Alors que le monde s'enfonce dans un chambardement économico-financier que les États tentent de juguler, et que le doute s'installe sur la tendance jusqu'ici dominante à la pertinence de la dérégulation, on peut s'interroger sur "ce que peut la philosophie face à la crise"...

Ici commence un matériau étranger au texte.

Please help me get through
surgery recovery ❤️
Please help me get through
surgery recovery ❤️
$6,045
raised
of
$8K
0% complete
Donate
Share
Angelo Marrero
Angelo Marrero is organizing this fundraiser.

L'histoire de la philosophie ne permet guère de trancher : à la position stoïcienne de consentement à la loi du cosmos, ou cartésienne selon laquelle "mieux vaut se transformer que l'ordre du monde", s'oppose celle de Marx selon laquelle au lieu de s'en tenir à interpréter le monde, l'urgence du philosophe est à "le transformer". A la version platonicienne de la conversion à la théoria et de la sagesse pratique individuelle, Aristote répondait déjà qu'il ne faut chercher la vie bonne qu'en s'impliquant dans la cité, en recherchant des institutions justes. On pense à l'aspect subversif de Socrate ou Diogène, à Sartre sur son tonneau à la sortie des usines de Boulogne-Billancourt, aux engagements de Foucault ou de Tony Négri par exemple...

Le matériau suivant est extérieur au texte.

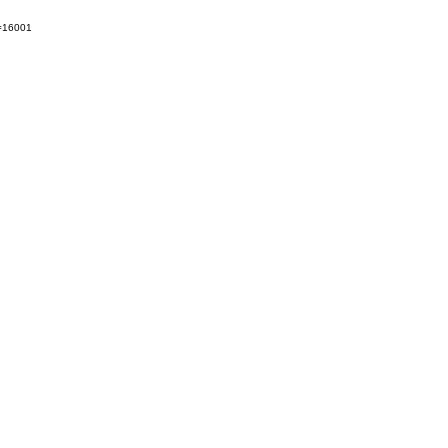
t=16001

Est-il possible en tant que philosophe, et si oui comment, d'articuler aujourd'hui, après la "fin des grands récits" (J.-F. Lyotard), la réflexion individuelle et l'action collective émancipatrices ?

A-t-on jusqu'ici pensé la dimension "politique" de la philosophie avec les enfants, en entreprise, dans les cafés-philo, les ateliers philo dans la cité, les Universités Populaires qui diffusent des "savoirs critiques" ? C'est une question qui devrait parcourir les articles publiés dans Diotime...

Diotime, n°41 (07/2009)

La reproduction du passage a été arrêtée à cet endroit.